───── Collected data

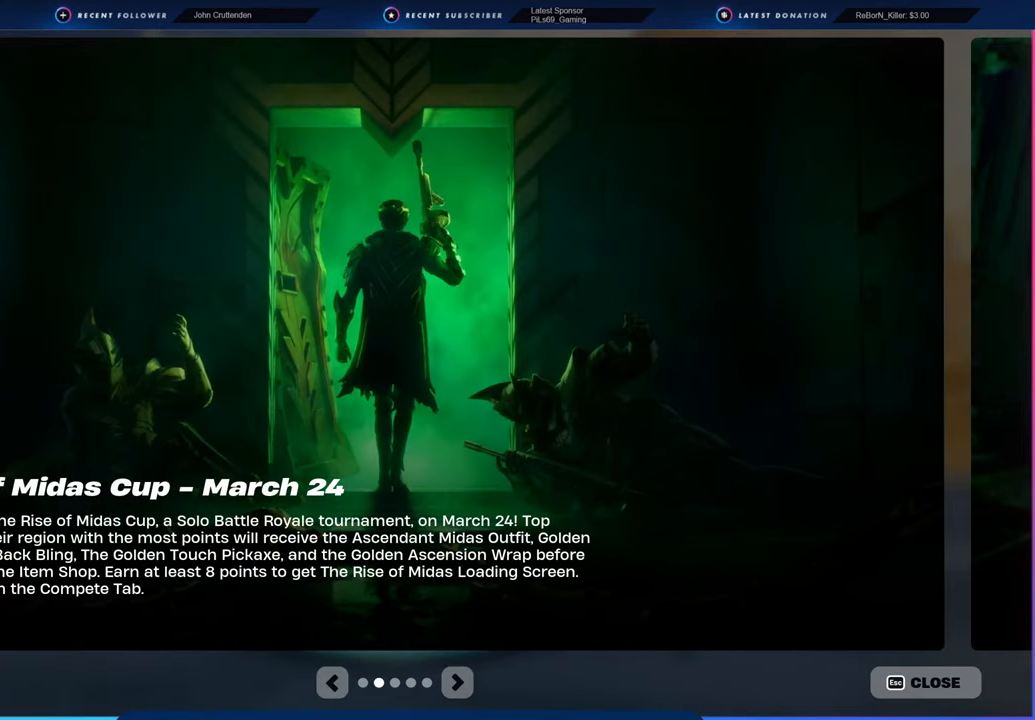
{"keys": [], "mouse": [], "mouse_move": "still", "events": []}
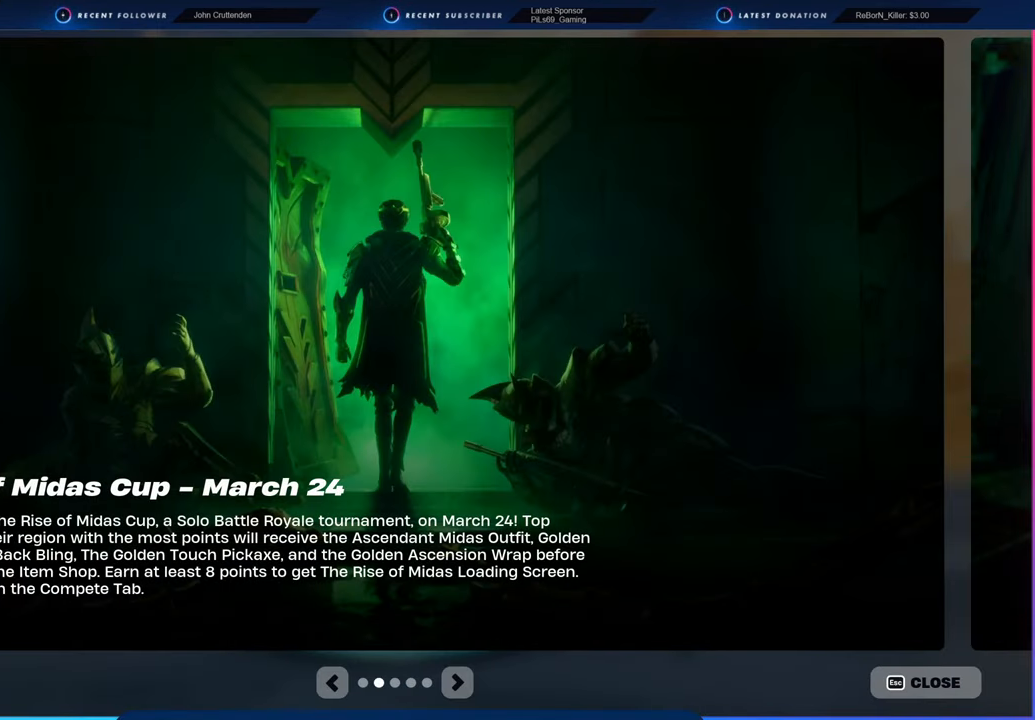
{"keys": [], "mouse": [], "mouse_move": "still", "events": []}
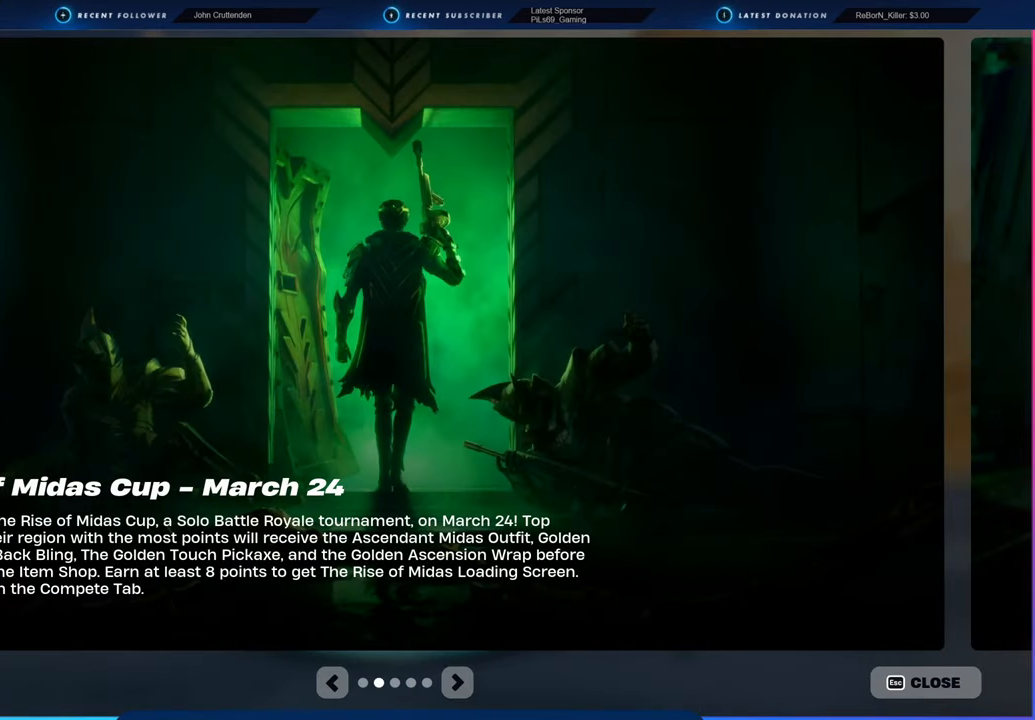
{"keys": [], "mouse": [], "mouse_move": "still", "events": []}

──────────

## Problem statement
Line by line, write out the data above exactly, without the pictures.

## Solution
{"keys": [], "mouse": [], "mouse_move": "still", "events": []}
{"keys": [], "mouse": [], "mouse_move": "still", "events": []}
{"keys": [], "mouse": [], "mouse_move": "still", "events": []}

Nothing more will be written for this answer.